Herkomst en sociale klasse maakt wel degelijk een verschil
Hoewel Dirk het vast motiverend en relativerend heeft bedoeld, is de realiteit weerbarstiger. Een beetje geluk en de plaats van je wieg is veel bepalender dan het hebben van talent of hard werken. Een uit Amerika overgevlogen sociaal experiment, de 100 dollar run, laat zien dat herkomst en sociale klasse wel degelijk een verschil maakt. Dat wil nog niet zeggen dat wanneer je op moet klimmen uit moeilijkere omstandigheden je bij voorbaat al kansloos bent. Je hebt alleen wél een grotere afstand af te leggen. Jonge mensen die opgroeien in ongelukkige omstandigheden en die het lukt om hun sociale achterstand in te halen, hebben vaak een ongelofelijke winnaarsmentaliteit. Wanneer zij eindelijk met een paard aan de start komen, hebben ze er soms al een hele wedstrijd opzitten. Het inlopen van een sociale achterstand is een wedstrijd zonder toeschouwers en waarbij geen medailles worden uitgereikt. In de regel zijn dit meestal niet de types die klagen over een tekort aan kansen. Maar deze groep bestempelen als te weinig getalenteerd of onvoldoende karakter wanneer zij uiteindelijk geen kampioen of beroemd worden volgens hippische maatstaven is te kort door de bocht.

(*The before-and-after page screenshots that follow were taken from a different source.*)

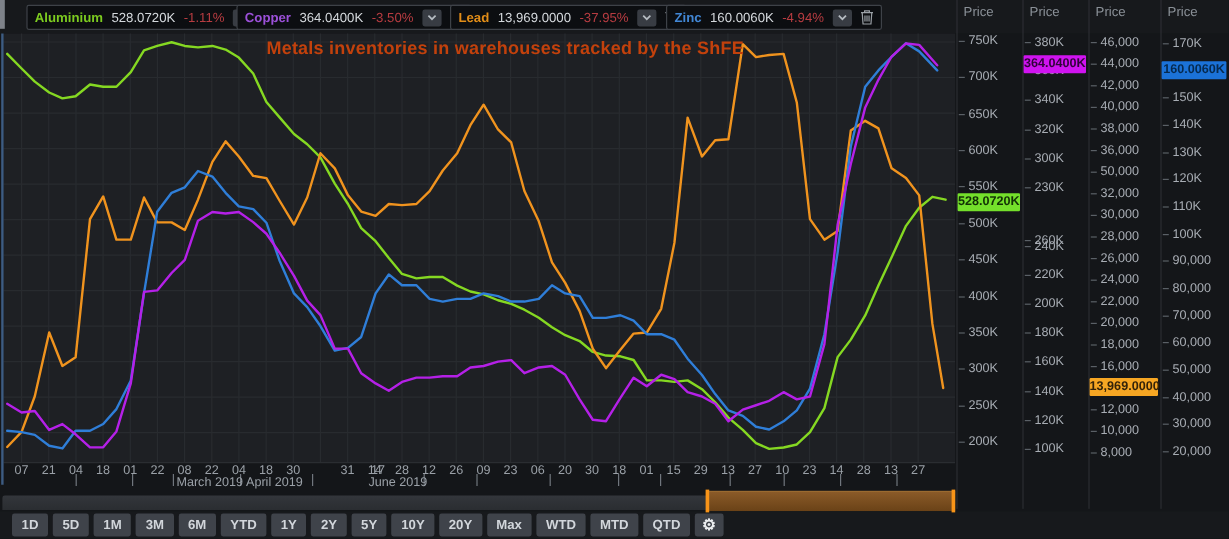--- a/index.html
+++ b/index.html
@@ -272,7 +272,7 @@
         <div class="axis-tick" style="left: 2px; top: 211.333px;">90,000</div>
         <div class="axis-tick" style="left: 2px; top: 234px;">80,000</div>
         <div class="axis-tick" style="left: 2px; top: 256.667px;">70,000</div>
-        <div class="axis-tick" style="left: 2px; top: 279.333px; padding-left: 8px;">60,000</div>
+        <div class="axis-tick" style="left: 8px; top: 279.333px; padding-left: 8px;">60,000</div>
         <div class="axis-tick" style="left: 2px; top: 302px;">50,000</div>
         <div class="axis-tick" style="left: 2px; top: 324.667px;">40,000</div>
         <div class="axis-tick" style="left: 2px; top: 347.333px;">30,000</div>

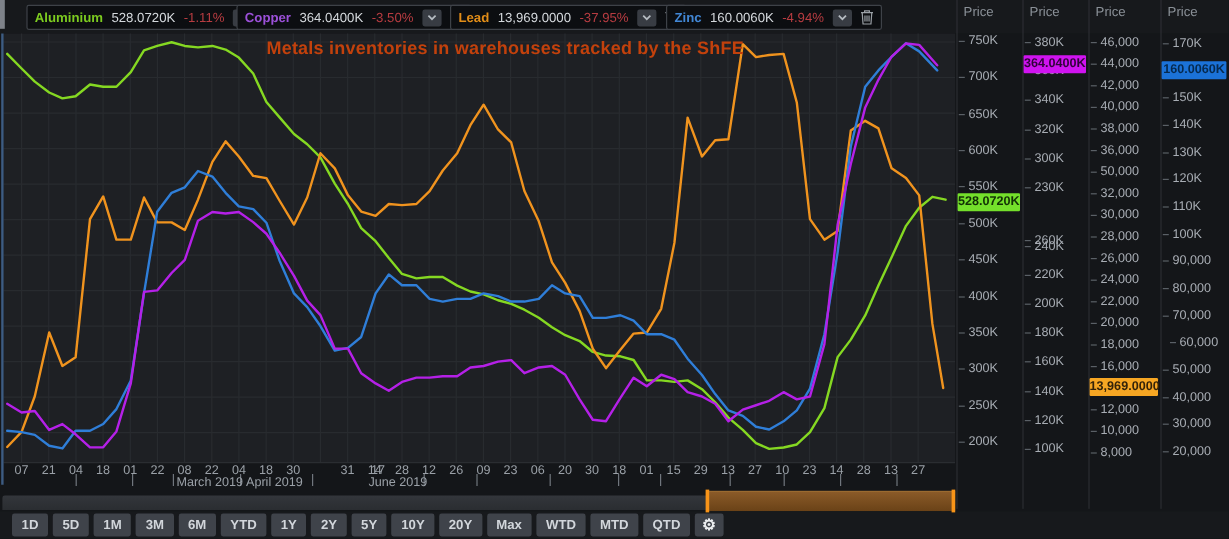--- a/index.html
+++ b/index.html
@@ -362,6 +362,23 @@
         <button class="tb-btn">QTD</button>
         <button class="tb-btn" id="gear-btn">⚙</button>
       </div>
+    <div id="date-box">
+      <span class="dr-text">
+        <span>30 Nov 2018</span>
+        <span>–</span>
+        <span>27 Mar 2020</span>
+      </span>
+      <span id="cal-btn">
+        <svg width="12" height="12" viewBox="0 0 12 12">
+            <rect x="1" y="2" width="10" height="9" fill="none" stroke="#d7dadd" stroke-width="1"></rect>
+            <line x1="1" y1="4.5" x2="11" y2="4.5" stroke="#d7dadd"></line>
+            <line x1="3.5" y1="1" x2="3.5" y2="3" stroke="#d7dadd"></line>
+            <line x1="8.5" y1="1" x2="8.5" y2="3" stroke="#d7dadd"></line>
+            <line x1="3" y1="6.5" x2="9" y2="6.5" stroke="#d7dadd" stroke-dasharray="1.5 1"></line>
+            <line x1="3" y1="8.5" x2="9" y2="8.5" stroke="#d7dadd" stroke-dasharray="1.5 1"></line>
+          </svg>
+      </span>
+    </div>
   </div>
 
 </div>

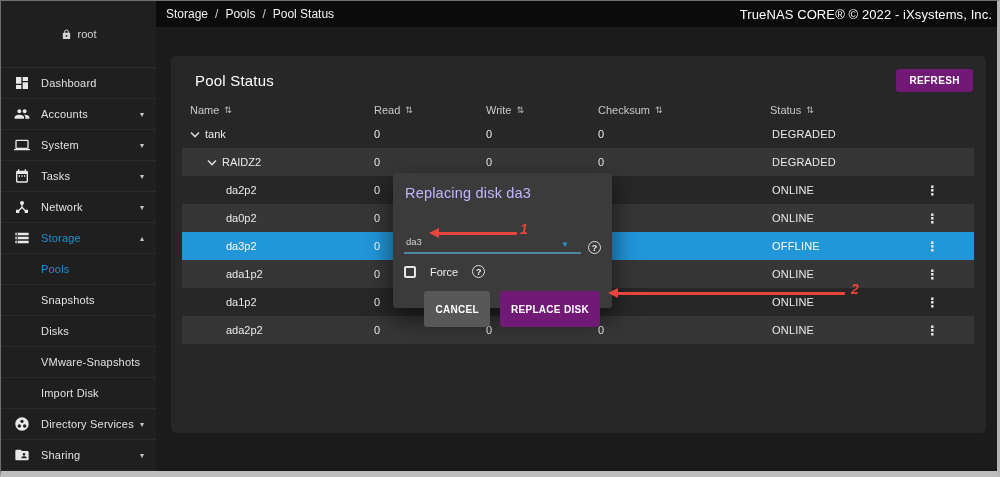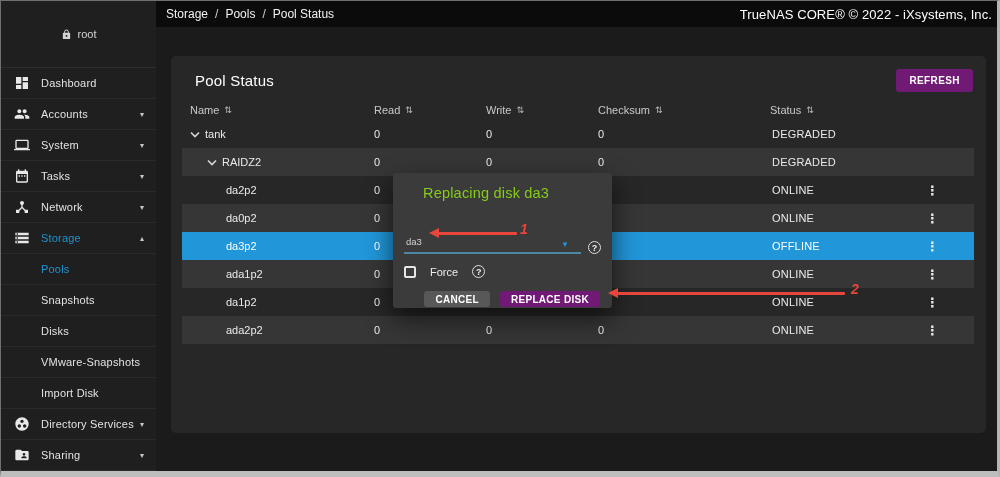--- a/index.html
+++ b/index.html
@@ -59,7 +59,7 @@
   .dots { font-size:13px; font-weight:bold; color:#e8e8e8; letter-spacing:0; line-height:13px; cursor:pointer; }
   
   .dialog { position:absolute; left:392px; top:172px; width:219px; height:135px; background:#3b3b3b; border-radius:3px; padding:10px 11px; z-index:20; box-shadow:0 10px 26px rgba(0,0,0,.6); }
-  .dialog h2 { font-size:14.5px; font-weight:500; color:#84cc16; letter-spacing:.2px; margin:2px 0 0 19px; }
+  .dialog h2 { font-size:14.5px; font-weight:500; color:#c4b5fd; letter-spacing:.2px; margin:2px 0 0 1px; }
   .field-row { display:flex; align-items:flex-end; gap:7px; margin-top:30px; }
   .field { position:relative; width:180px; border-bottom:2px solid #4d87a1; padding:0 0 3px 2px; cursor:pointer; }
   .field .val { font-size:9.5px; color:#d2d2d2; }

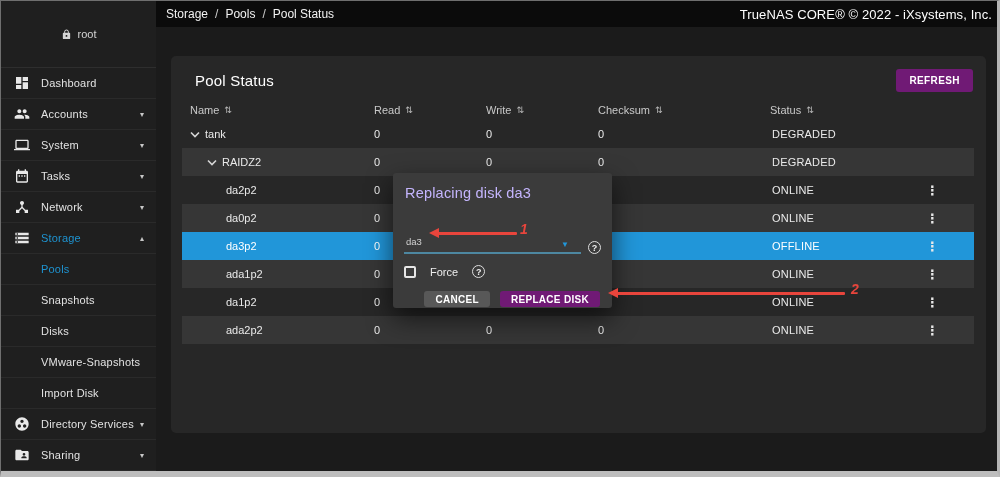--- a/index.html
+++ b/index.html
@@ -69,7 +69,7 @@
   .checkbox { width:12px; height:12px; border:2px solid #e6e6e6; border-radius:2px; cursor:pointer; }
   .force-row label { font-size:11px; color:#eee; }
   .dialog-actions { display:flex; justify-content:flex-end; gap:10px; margin-top:13px; padding-right:1px; }
-  .dialog-actions .btn { height:16px; padding:0 11px; font-size:10px; letter-spacing:.3px; }
+  .dialog-actions .btn { height:36px; padding:0 11px; font-size:10px; letter-spacing:.3px; }
   
   .arrow { position:absolute; height:11px; z-index:40; pointer-events:none; }
   .arrow .shaft { position:absolute; left:9px; right:0; top:4px; height:2.5px; background:#e8453c; border-radius:1px; }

Sterker nog; het is stigmatiserend en een vorm van victimblaming.
De rol van toeval en geluk
Er zijn heel veel factoren die meespelen waar je als ruiter geen invloed op hebt die uiteindelijk bepalen of je een kampioen wordt of niet. Net op het goede moment het juiste paard, eigenaar of sponsor treffen bijvoorbeeld, dat is een gelukkig toeval. Of dat het toppaard wat jij tot je beschikking, maar niet in eigendom, hebt pas ná dat belangrijke kampioenschap wordt verkocht. Je kun je kansen op dit soort factoren vergroten door heel hard te werken. Zeker. Maar je kunt ze het niet afdwingen. Er zijn tal van hele getalenteerde ruiters met een top mentaliteit die het ereschavot niet hebben gehaald door pure pech dat voor hen dit soort factoren tegenzaten. De discussie is niet of de huidige kampioenen veel gevoel, discipline, volharding en inzet hebben. Zeker niet. Dat hebben ze. Stuk voor stuk. De discussie is of degene die het niet halen, het hieraan ontbreekt.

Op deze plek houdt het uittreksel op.